The Davis LIDAR is a remote sensing instrument which profiles atmospheric density, temperature and wind velocity as a function of altitude. It operates in a manner akin to radar; pulses of laser light are transmitted into the sky, and the weak 'light echo' scattered back to the instrument from atmospheric gases and aerosols is collected and analysed.
The LIDAR is housed in a modular 'observatory' which consists of a temperature-controlled laboratory, an ambient-temperature enclosure with a retracting roof, and a general-purpose operations room. The observatory was progressively fitted out and tested at Kingston between early 1997 and mid-2000, and was shipped to Davis by RSV Aurora Australis on voyage one. Only three weeks were required to reassemble and commission the building.

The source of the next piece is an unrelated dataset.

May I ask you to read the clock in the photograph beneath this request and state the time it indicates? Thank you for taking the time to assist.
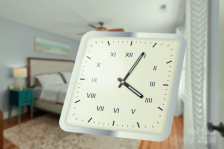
4:04
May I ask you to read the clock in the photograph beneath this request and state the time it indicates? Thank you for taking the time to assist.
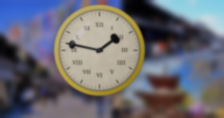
1:47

The first LIDAR observations from Davis were undertaken in early February 2001. Initially, the instrument was operated in a 'biaxial' configuration, with the laser beam being transmitted independently of the receiving system. An advantage of the biaxial configuration is that it allows backscatter to be received from altitudes up to the mesopause (around 90 km) which is currently an area of intense interest in the atmospheric sciences community. There is evidence to suggest that the mesopause region may be cooling as a result of the current warming trend near the Earth's surface. Tenuous clouds of ice particles form near the mesopause in the summer at high latitudes. The visual manifestations of this phenomenon are called 'noctilucent clouds', and these have been observed by expeditioners at Davis, albeit rarely. One of the first tasks of the LIDAR is to examine the frequency of occurrence and structure of these clouds.
The Davis LIDAR is currently one of only three such instruments capable of retrieving temperatures in the mesosphere (the region between 50 km and about 95 km) from the southern hemisphere. Northern hemisphere measurements have suggested that a general cooling is taking place in the mesosphere and stratosphere (15 km to 50 km altitude), but little published data currently exists regarding trends at southern latitudes.
Biaxial operation will also allow further testing and refinement of the mechanical and optical system as the low temperatures of winter set in. Currently, a program of temperature comparisons between the LIDAR and Bureau of Meteorology balloon-borne radio-sondes is being undertaken up to altitudes of 40 km in order to test the LIDAR temperature retrieval techniques. It is hoped that the 'coaxial' operating mode of the instrument, in which the laser can be steered around the sky for horizontal wind measurements, will be tested before spring.